Juliet was walking along Main Street when someone ran into her. He came upon her as an impression of terror – his face creased, his mouth wide open. He was not running as people in Littlefield usually ran, but with real urgency and no thought.
‘Theo Dorne – I’m so sorry, are you alright, can I buy you a cup of coffee?’
‘You run as if you were escaping a bear,’ Juliet said as she sat down.
‘Oh. I was trying to catch a bus.’ A girl with whom he had had a fight was leaving town. He had seen her in the street, ran to catch up and just as he did so realised that he wanted to let her go, so he had kept on running until he lost his footing and collided with Juliet.
‘No, a bear came to mind, not a bus.’
‘You’re right, it was a bear.’
Theo Dorne was a research assistant in the history department. He was shorter than Jacob; broader, darker, younger and more … coherent. Had he really not seen Juliet before? He would have remembered. For one thing, he had thought for a moment that she was a boy. Her curly hair was neither short nor long, and her clothes gave little clue as to the details of her shape. Theo studied her dark eyes and dry mouth, set in a face that looked plain at first sight but from then on became intriguing. She had the large, flat ears of an Indian goddess and a goddess’s golden skin. She bit her lip and frowned, and Theo took a breath and asked her out.

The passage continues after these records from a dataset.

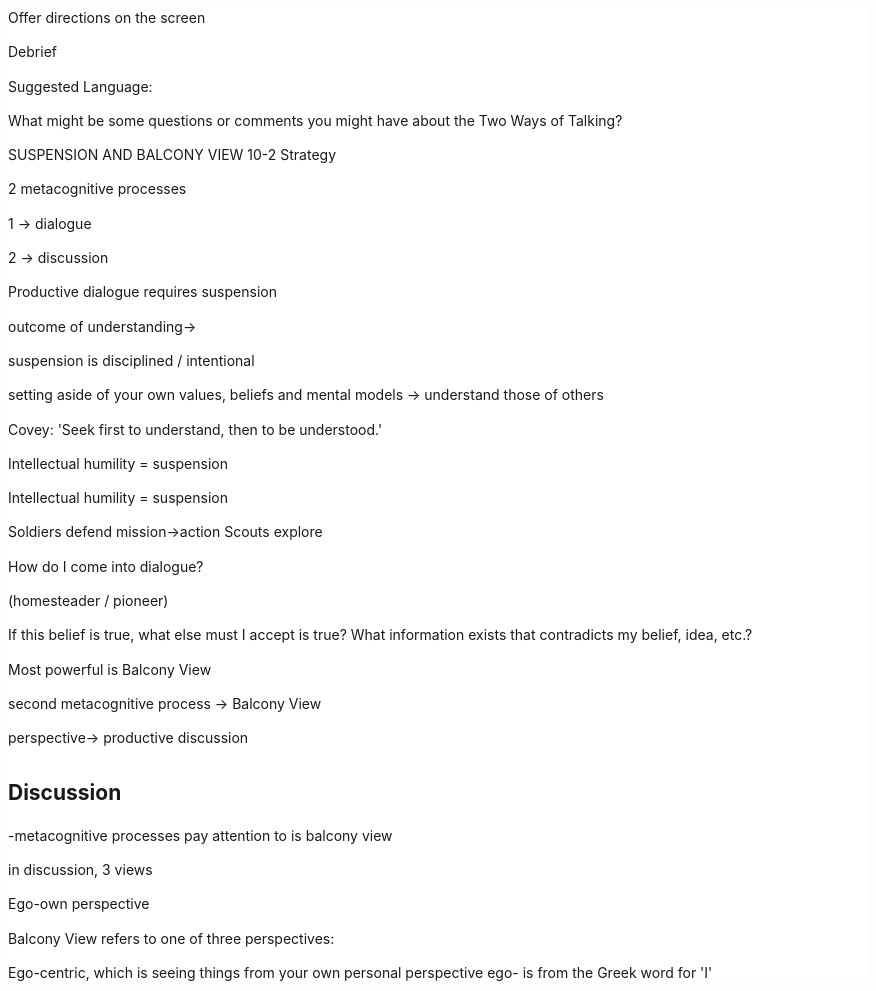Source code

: Offer directions on the screen

Debrief

Suggested Language:

What might be some questions or comments you might have about the Two Ways of Talking?



SUSPENSION AND BALCONY VIEW 10-2 Strategy

2 metacognitive processes

1 -&gt; dialogue

2 -&gt; discussion

Productive dialogue requires suspension

outcome of understanding-&gt;

suspension is disciplined / intentional

setting aside of your own values, beliefs and mental models -&gt; understand those of others

Covey: 'Seek first to understand, then to be understood.'



Intellectual humility = suspension





Intellectual humility = suspension

Soldiers defend mission-&gt;action Scouts explore

How do I come into dialogue?

(homesteader / pioneer)

If this belief is true, what else must I accept is true? What information exists that contradicts my belief, idea, etc.?

Most powerful is Balcony View



second metacognitive process -&gt; Balcony View

perspective-&gt; productive discussion



## Discussion

-metacognitive processes pay attention to is balcony view

in discussion, 3 views

Ego-own perspective

Balcony View refers to one of three perspectives:

Ego-centric, which is seeing things from your own personal perspective ego- is from the Greek word for 'I'

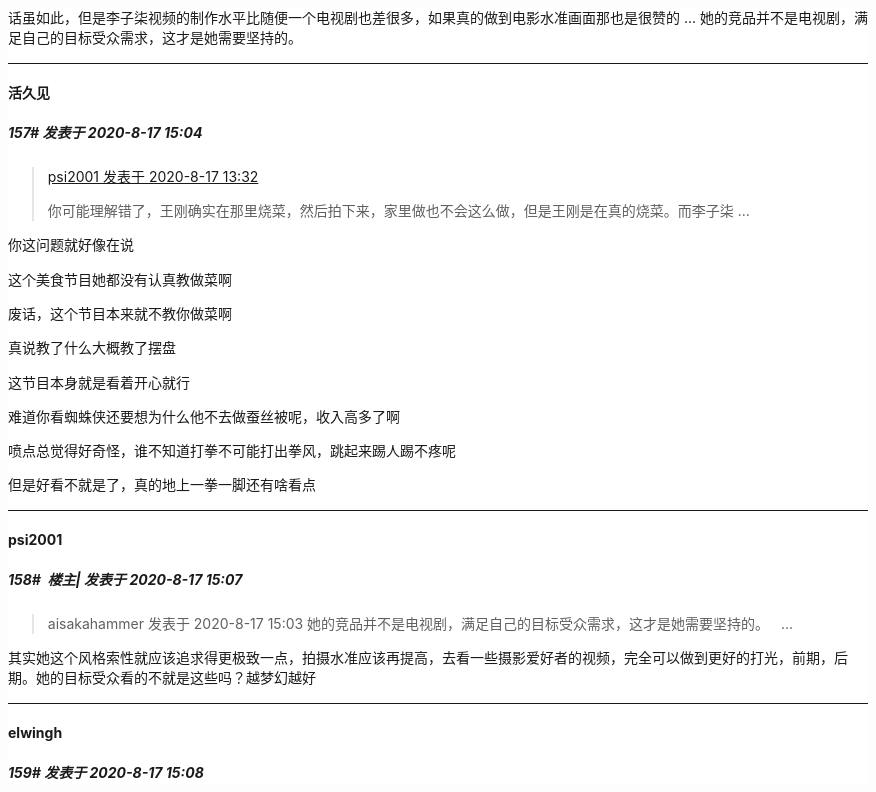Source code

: 话虽如此，但是李子柒视频的制作水平比随便一个电视剧也差很多，如果真的做到电影水准画面那也是很赞的 ...</blockquote>
 她的竞品并不是电视剧，满足自己的目标受众需求，这才是她需要坚持的。  







*****

####  活久见  
##### 157#       发表于 2020-8-17 15:04



<blockquote><a href="httphttps://bbs.saraba1st.com/2b/forum.php?mod=redirect&amp;goto=findpost&amp;pid=48459897&amp;ptid=1955079" target="_blank">psi2001 发表于 2020-8-17 13:32</a>

你可能理解错了，王刚确实在那里烧菜，然后拍下来，家里做也不会这么做，但是王刚是在真的烧菜。而李子柒 ...</blockquote>
你这问题就好像在说

这个美食节目她都没有认真教做菜啊


废话，这个节目本来就不教你做菜啊

真说教了什么大概教了摆盘


这节目本身就是看着开心就行

难道你看蜘蛛侠还要想为什么他不去做蚕丝被呢，收入高多了啊


喷点总觉得好奇怪，谁不知道打拳不可能打出拳风，跳起来踢人踢不疼呢

但是好看不就是了，真的地上一拳一脚还有啥看点







*****

####  psi2001  
##### 158#         楼主| 发表于 2020-8-17 15:07



<blockquote>aisakahammer 发表于 2020-8-17 15:03
她的竞品并不是电视剧，满足自己的目标受众需求，这才是她需要坚持的。   ...</blockquote>
其实她这个风格索性就应该追求得更极致一点，拍摄水准应该再提高，去看一些摄影爱好者的视频，完全可以做到更好的打光，前期，后期。她的目标受众看的不就是这些吗？越梦幻越好







*****

####  elwingh  
##### 159#       发表于 2020-8-17 15:08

Three days later, he walked her home after an evening in the sports bar, and they sat on the porch step and drank beer.
‘You live here alone?’
‘I do now.’
/>
He was close enough for her to breathe him. The night was cooling and her skin prickled. He was raising a bottle to his lips. Their bare arms were about to touch.
‘I’m going back to London at the end of June.’
‘And meanwhile …’
He leant against her conspiratorially, she leant back and they stayed there, shoulder to shoulder, each giving up their weight to the other. Theo said nothing; he was waiting for Juliet to decide.

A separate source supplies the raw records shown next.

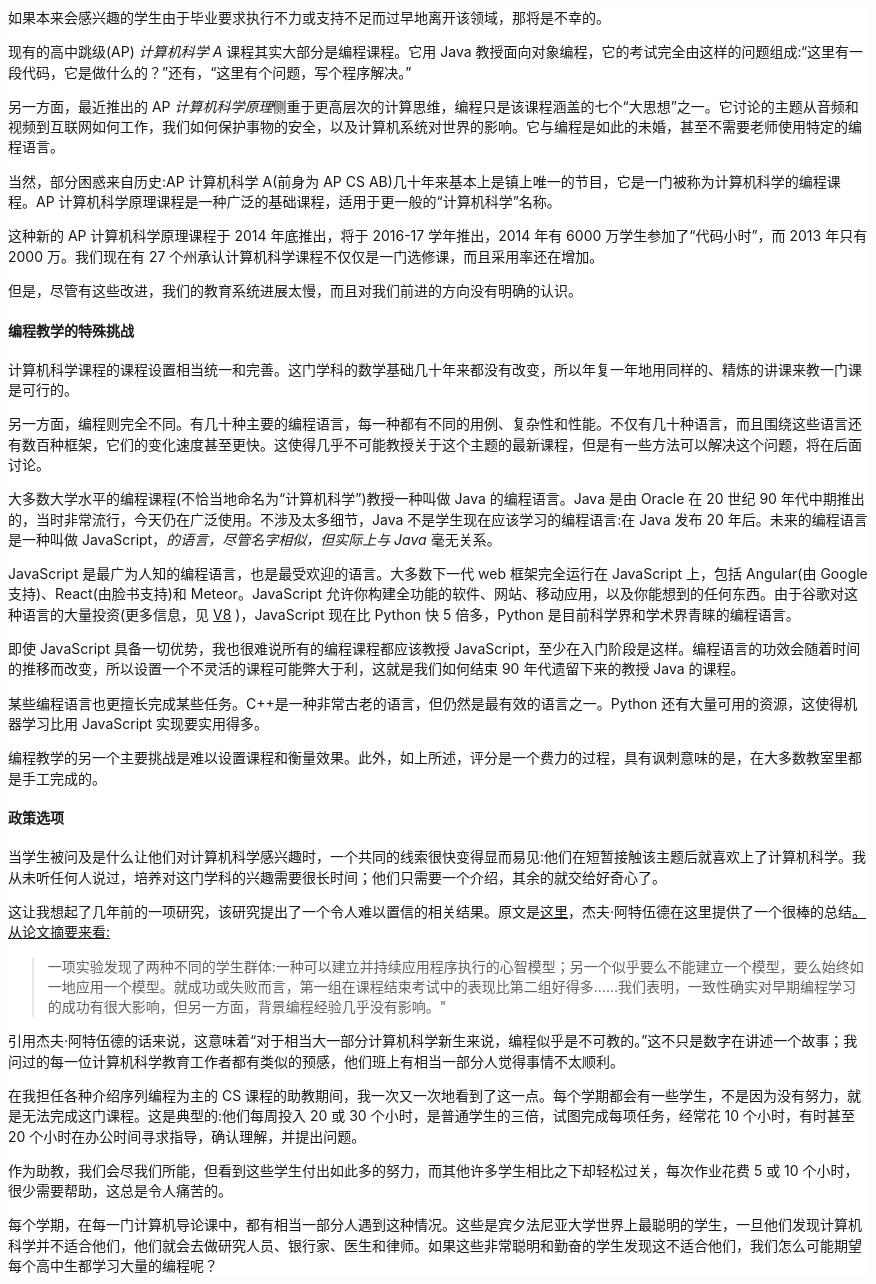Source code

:如果本来会感兴趣的学生由于毕业要求执行不力或支持不足而过早地离开该领域，那将是不幸的。

现有的高中跳级(AP) *计算机科学 A* 课程其实大部分是编程课程。它用 Java 教授面向对象编程，它的考试完全由这样的问题组成:“这里有一段代码，它是做什么的？”还有，“这里有个问题，写个程序解决。”

另一方面，最近推出的 AP *计算机科学原理*侧重于更高层次的计算思维，编程只是该课程涵盖的七个“大思想”之一。它讨论的主题从音频和视频到互联网如何工作，我们如何保护事物的安全，以及计算机系统对世界的影响。它与编程是如此的未婚，甚至不需要老师使用特定的编程语言。

当然，部分困惑来自历史:AP 计算机科学 A(前身为 AP CS AB)几十年来基本上是镇上唯一的节目，它是一门被称为计算机科学的编程课程。AP 计算机科学原理课程是一种广泛的基础课程，适用于更一般的“计算机科学”名称。

这种新的 AP 计算机科学原理课程于 2014 年底推出，将于 2016-17 学年推出，2014 年有 6000 万学生参加了“代码小时”，而 2013 年只有 2000 万。我们现在有 27 个州承认计算机科学课程不仅仅是一门选修课，而且采用率还在增加。

但是，尽管有这些改进，我们的教育系统进展太慢，而且对我们前进的方向没有明确的认识。

#### 编程教学的特殊挑战

计算机科学课程的课程设置相当统一和完善。这门学科的数学基础几十年来都没有改变，所以年复一年地用同样的、精炼的讲课来教一门课是可行的。

另一方面，编程则完全不同。有几十种主要的编程语言，每一种都有不同的用例、复杂性和性能。不仅有几十种语言，而且围绕这些语言还有数百种框架，它们的变化速度甚至更快。这使得几乎不可能教授关于这个主题的最新课程，但是有一些方法可以解决这个问题，将在后面讨论。

大多数大学水平的编程课程(不恰当地命名为“计算机科学”)教授一种叫做 Java 的编程语言。Java 是由 Oracle 在 20 世纪 90 年代中期推出的，当时非常流行，今天仍在广泛使用。不涉及太多细节，Java 不是学生现在应该学习的编程语言:在 Java 发布 20 年后。未来的编程语言是一种叫做 JavaScript，*的语言，尽管名字相似，但实际上与 Java* 毫无关系。

JavaScript 是最广为人知的编程语言，也是最受欢迎的语言。大多数下一代 web 框架完全运行在 JavaScript 上，包括 Angular(由 Google 支持)、React(由脸书支持)和 Meteor。JavaScript 允许你构建全功能的软件、网站、移动应用，以及你能想到的任何东西。由于谷歌对这种语言的大量投资(更多信息，见 [V8](https://code.google.com/p/v8/) )，JavaScript 现在比 Python 快 5 倍多，Python 是目前科学界和学术界青睐的编程语言。

即使 JavaScript 具备一切优势，我也很难说所有的编程课程都应该教授 JavaScript，至少在入门阶段是这样。编程语言的功效会随着时间的推移而改变，所以设置一个不灵活的课程可能弊大于利，这就是我们如何结束 90 年代遗留下来的教授 Java 的课程。

某些编程语言也更擅长完成某些任务。C++是一种非常古老的语言，但仍然是最有效的语言之一。Python 还有大量可用的资源，这使得机器学习比用 JavaScript 实现要实用得多。

编程教学的另一个主要挑战是难以设置课程和衡量效果。此外，如上所述，评分是一个费力的过程，具有讽刺意味的是，在大多数教室里都是手工完成的。

#### 政策选项

当学生被问及是什么让他们对计算机科学感兴趣时，一个共同的线索很快变得显而易见:他们在短暂接触该主题后就喜欢上了计算机科学。我从未听任何人说过，培养对这门学科的兴趣需要很长时间；他们只需要一个介绍，其余的就交给好奇心了。

这让我想起了几年前的一项研究，该研究提出了一个令人难以置信的相关结果。原文是[这里](http://www.eis.mdx.ac.uk/research/PhDArea/saeed/SD_PPIG_2009.pdf)，杰夫·阿特伍德在这里提供了一个很棒的总结[。从论文摘要来看:](http://blog.codinghorror.com/separating-programming-sheep-from-non-programming-goats/)

> 一项实验发现了两种不同的学生群体:一种可以建立并持续应用程序执行的心智模型；另一个似乎要么不能建立一个模型，要么始终如一地应用一个模型。就成功或失败而言，第一组在课程结束考试中的表现比第二组好得多……我们表明，一致性确实对早期编程学习的成功有很大影响，但另一方面，背景编程经验几乎没有影响。"

引用杰夫·阿特伍德的话来说，这意味着“对于相当大一部分计算机科学新生来说，编程似乎是不可教的。”这不只是数字在讲述一个故事；我问过的每一位计算机科学教育工作者都有类似的预感，他们班上有相当一部分人觉得事情不太顺利。

在我担任各种介绍序列编程为主的 CS 课程的助教期间，我一次又一次地看到了这一点。每个学期都会有一些学生，不是因为没有努力，就是无法完成这门课程。这是典型的:他们每周投入 20 或 30 个小时，是普通学生的三倍，试图完成每项任务，经常花 10 个小时，有时甚至 20 个小时在办公时间寻求指导，确认理解，并提出问题。

作为助教，我们会尽我们所能，但看到这些学生付出如此多的努力，而其他许多学生相比之下却轻松过关，每次作业花费 5 或 10 个小时，很少需要帮助，这总是令人痛苦的。

每个学期，在每一门计算机导论课中，都有相当一部分人遇到这种情况。这些是宾夕法尼亚大学世界上最聪明的学生，一旦他们发现计算机科学并不适合他们，他们就会去做研究人员、银行家、医生和律师。如果这些非常聪明和勤奋的学生发现这不适合他们，我们怎么可能期望每个高中生都学习大量的编程呢？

He cannot touch me as deeply as Jacob, she thought, which means that Jacob is safe. She rehearsed the words, Come inside, and reminded herself that she was young and abroad and had been left alone. Not everything had to have consequences.
There was something about this formulation that she had learnt from Jacob and which made her uncomfortable: a way of connecting and disconnecting parts according to the point to be made, as if everything could be broken down and rearranged and would work just as well.
Such thoughts were for later. Juliet stood up and held out her hand. ‘Come inside,’ she said.
‘Sure?’
‘It’s getting cold.’
‘No it isn’t.’
‘Come inside.’
Their sex was wonderfully straightforward compared to the fine adjustments of Jacob, so multiple and imperative that Juliet strained to make her body answer all his questions at once.
Juliet did not intend to see Theo Dorne again but when he called and asked if they could meet, she said yes; she wanted to. Then the telephone rang once more.
‘Hullo.’
‘Jacob? How are you?’
‘I don’t know.’
‘And how was the funeral?’
Silence.
‘Jacob?’
‘Yes?’
‘Where are you staying?’
‘I’m not sure. There’s been a lot to sort out.’
‘When are you coming back?’
‘I think I should stay, sweetheart, and in any case, you’ll be back soon.’